Selten im Angebot ist nach wie vor die Ganztagsschule. Auch sie ist kein Allheilmittel, womöglich aber ein pragmatischer Pfad, der über die Veränderung des Schul(all)tags zu seiner Verbesserung führt. Der Schultag hat, auch wenn es uns anders lieber wäre, nicht mehr allein mit Bildungsinhalten, Lehrplangestaltung und Physikraumausstattung zu tun, sondern immer mehr mit der Frage, wie gut das Leben eines Schulkindes mit dem Leben seiner Eltern zusammenpasst.
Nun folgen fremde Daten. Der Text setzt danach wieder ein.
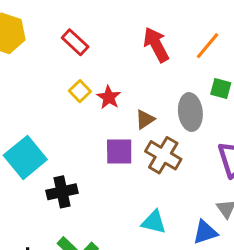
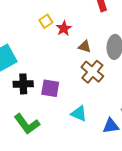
brown triangle: (145, 119) -> (85, 47), turned 40
purple square: (119, 152) -> (50, 88), moved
Drei Milliarden Euro reichen

Offiziell bieten weniger als fünf Prozent der deutschen Schulen ein Ganztagsprogramm. Aber 60 Prozent aller Mütter arbeiten heute außer Haus, in Voll- oder Teilzeit, die Väter sowieso. Der Trend zur Berufstätigkeit beider Eltern wird sich nicht mehr wenden. Das ist die eine Seite der unumkehrbaren Emanzipation. Ebenso wenig wie der Städter auf die Scholle, wird die Frau wieder in die Küche zurückkehren. Doch wie fast jeder Fortschrittsgewinn produziert auch dieser Kosten. Diese Kosten tauchen in keiner Bilanz auf: Es sind die Kosten fürs Mittagessenkochen und fürs Vokabelabfragen, für freundliches Interesse an den Erlebnissen des Vormittags. Soziale Kosten eben. So wie die Schulen heute organisiert sind, werden diese entweder den Kindern aufgebürdet - indem Eltern sie verantwortungslos sich selbst überlassen. Oder die Familien schultern sie, schlecht und recht, mithilfe komplizierter, nicht immer idealer privater Betreuungsarrangements.
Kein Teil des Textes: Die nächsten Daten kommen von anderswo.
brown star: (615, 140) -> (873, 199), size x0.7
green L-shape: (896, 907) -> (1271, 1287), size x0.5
Unterrichtsausfall und Zusatzferientage erschweren dabei jede Planung. So kann es nicht weitergehen.

Wenn wir Chancengleichheit ernst nehmen, wenn wir es nicht hinnehmen wollen, dass zehn Prozent eines Jahrgangs die Schule ohne Abschluss verlassen, dann brauchen wir mehr Betreuung, mehr Erziehung, mehr Unterricht. Mehr Anstrengung der Erwachsenen. Und mehr Ganztagsschulen. Nicht für jedes Kind.

Aber für alle Kinder, die ohne die Ganztagsschule schlechter dran sind als mit ihr. Und das sind mehr als jene fünf Prozent, für die es heute ein Angebot gibt.